Work to complete
For each line below that contains the string "tail", copy that line.

Records provided
-.-.-

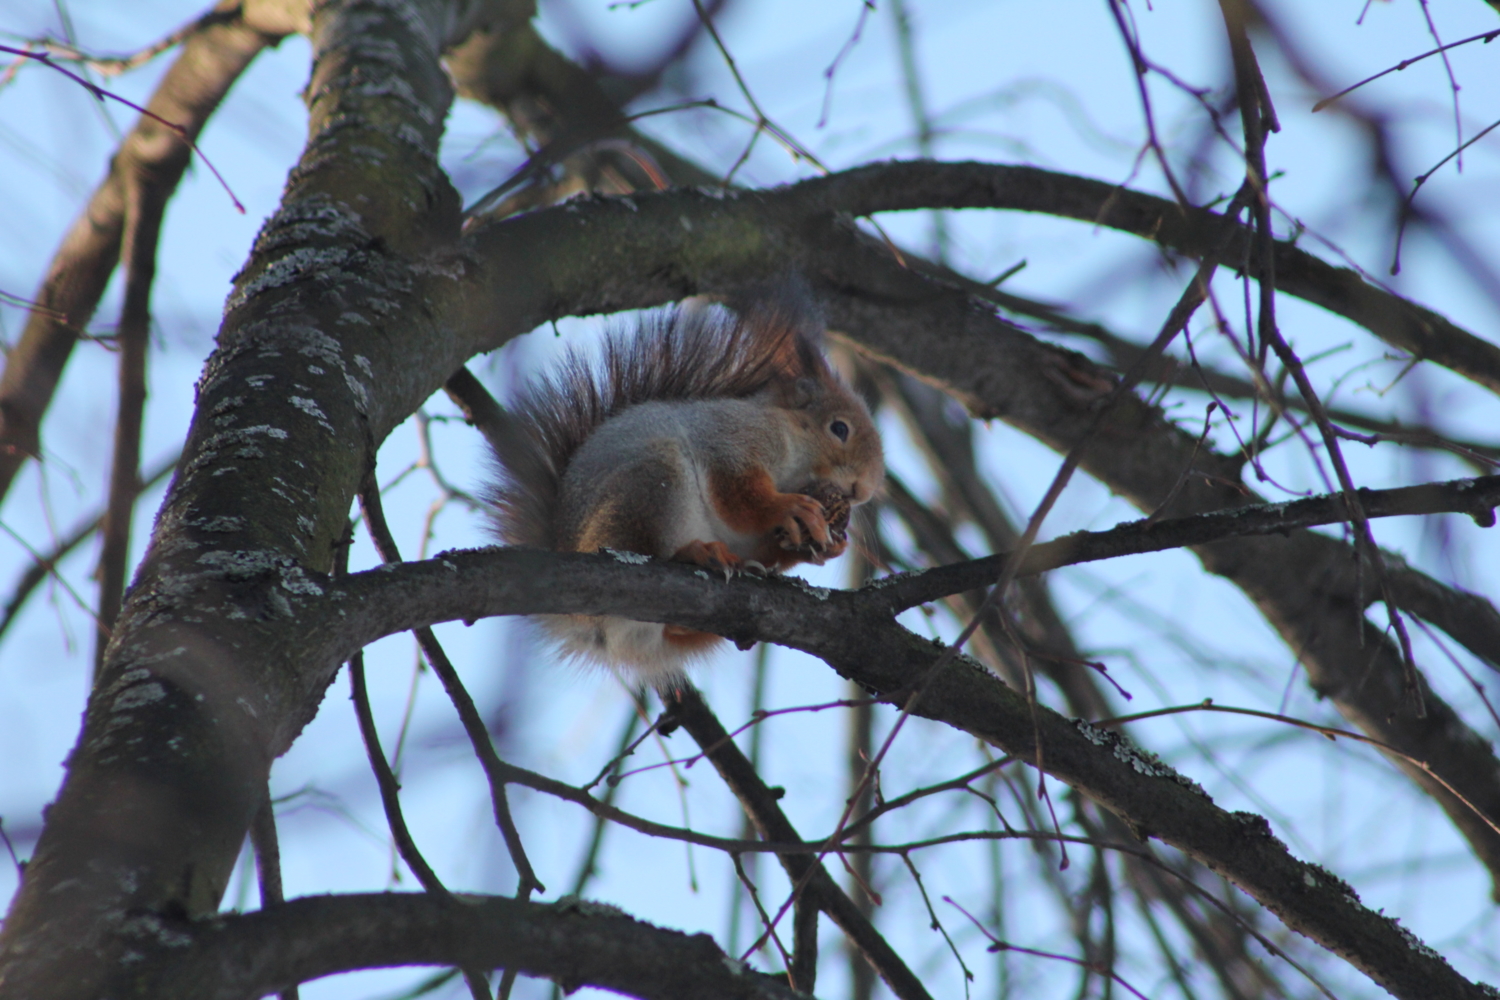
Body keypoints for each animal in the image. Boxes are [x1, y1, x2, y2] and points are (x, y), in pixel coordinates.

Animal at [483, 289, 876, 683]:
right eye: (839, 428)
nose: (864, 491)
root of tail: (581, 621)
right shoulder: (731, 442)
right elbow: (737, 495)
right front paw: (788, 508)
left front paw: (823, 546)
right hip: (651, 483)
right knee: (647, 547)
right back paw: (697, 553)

-.-.-

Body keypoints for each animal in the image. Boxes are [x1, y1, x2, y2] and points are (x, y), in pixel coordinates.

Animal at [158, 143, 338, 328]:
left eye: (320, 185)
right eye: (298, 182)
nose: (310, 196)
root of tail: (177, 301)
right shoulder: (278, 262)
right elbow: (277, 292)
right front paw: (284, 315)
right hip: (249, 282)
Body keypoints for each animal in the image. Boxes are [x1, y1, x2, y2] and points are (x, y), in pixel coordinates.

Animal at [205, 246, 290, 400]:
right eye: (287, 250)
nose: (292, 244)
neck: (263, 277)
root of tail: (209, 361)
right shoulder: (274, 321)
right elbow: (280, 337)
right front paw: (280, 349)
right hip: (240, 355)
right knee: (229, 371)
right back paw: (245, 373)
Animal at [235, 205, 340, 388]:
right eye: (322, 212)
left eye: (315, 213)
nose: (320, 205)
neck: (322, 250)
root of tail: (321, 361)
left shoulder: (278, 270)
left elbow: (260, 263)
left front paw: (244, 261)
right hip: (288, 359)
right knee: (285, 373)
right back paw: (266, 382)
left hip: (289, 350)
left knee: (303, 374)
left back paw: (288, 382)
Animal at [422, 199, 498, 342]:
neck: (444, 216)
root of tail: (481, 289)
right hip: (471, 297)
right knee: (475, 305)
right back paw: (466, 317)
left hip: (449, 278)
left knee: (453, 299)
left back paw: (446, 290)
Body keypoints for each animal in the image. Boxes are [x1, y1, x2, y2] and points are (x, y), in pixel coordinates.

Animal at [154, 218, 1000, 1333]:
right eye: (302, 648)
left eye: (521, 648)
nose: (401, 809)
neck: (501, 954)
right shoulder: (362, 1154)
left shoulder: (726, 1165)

-.-.-

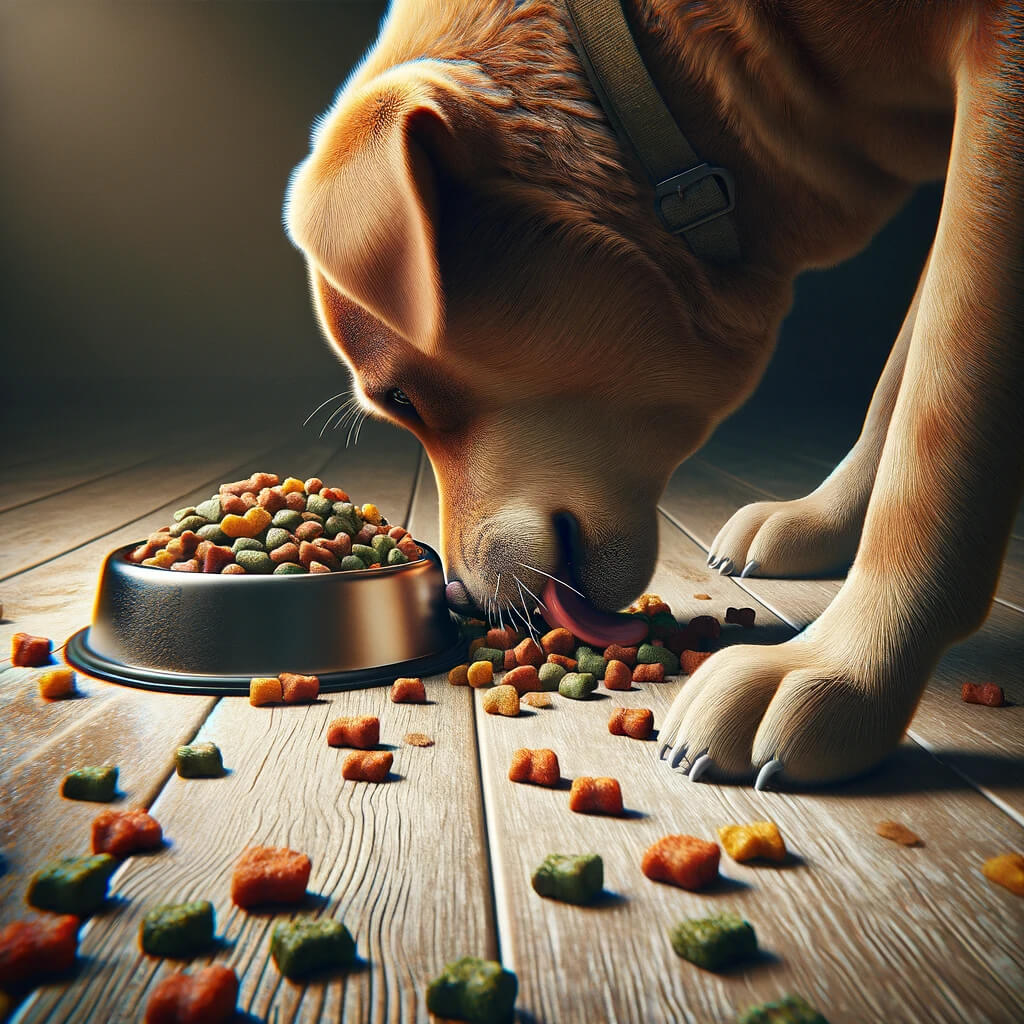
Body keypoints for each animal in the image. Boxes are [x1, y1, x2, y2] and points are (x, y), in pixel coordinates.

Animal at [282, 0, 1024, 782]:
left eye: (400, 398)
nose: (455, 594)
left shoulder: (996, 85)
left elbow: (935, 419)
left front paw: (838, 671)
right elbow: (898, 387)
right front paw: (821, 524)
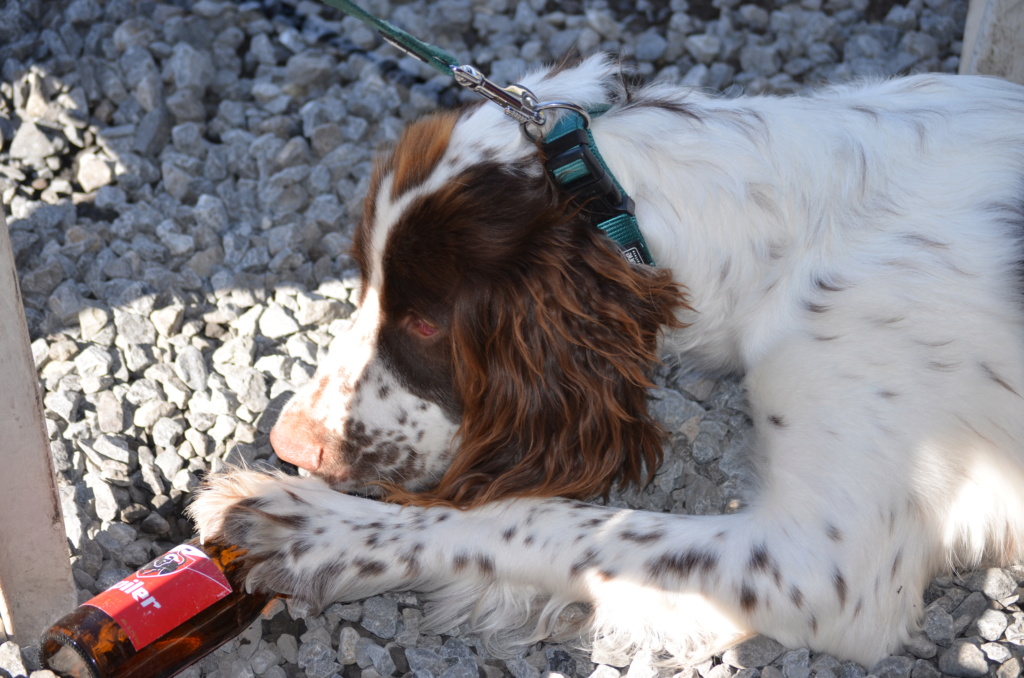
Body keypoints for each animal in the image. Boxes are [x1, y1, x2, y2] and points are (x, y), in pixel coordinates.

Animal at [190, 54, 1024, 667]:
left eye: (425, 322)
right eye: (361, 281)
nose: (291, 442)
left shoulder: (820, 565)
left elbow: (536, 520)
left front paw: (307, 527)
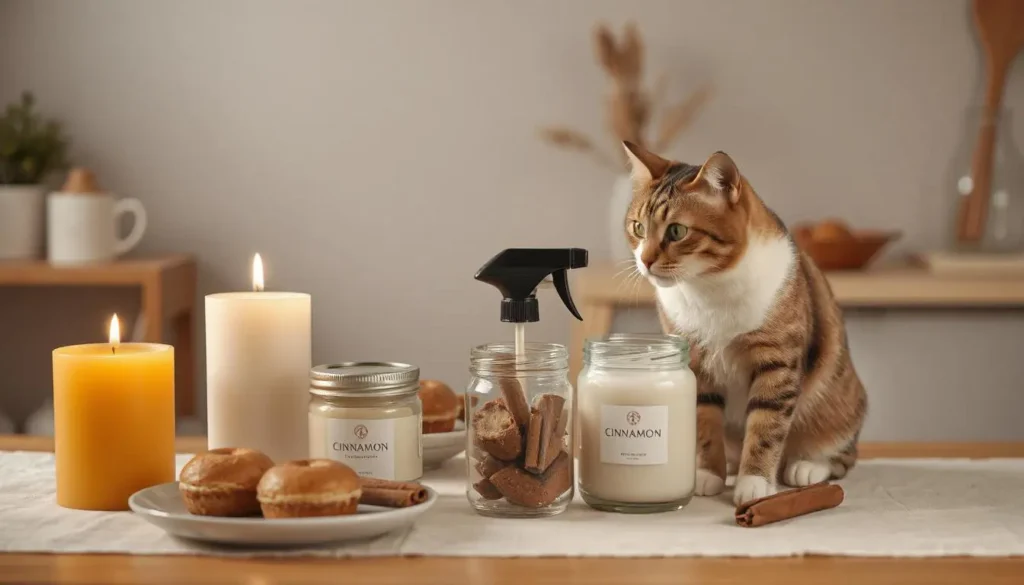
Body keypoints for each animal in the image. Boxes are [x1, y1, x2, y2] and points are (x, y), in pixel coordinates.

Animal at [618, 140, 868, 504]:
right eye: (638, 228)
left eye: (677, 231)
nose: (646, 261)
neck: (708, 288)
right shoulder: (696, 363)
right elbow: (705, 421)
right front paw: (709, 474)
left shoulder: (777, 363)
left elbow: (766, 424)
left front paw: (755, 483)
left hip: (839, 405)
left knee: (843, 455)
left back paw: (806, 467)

-.-.-

Response for this exercise
root of tail: (581, 621)
root of tail: (177, 301)
root of tail: (209, 361)
root of tail: (321, 361)
root of tail: (481, 289)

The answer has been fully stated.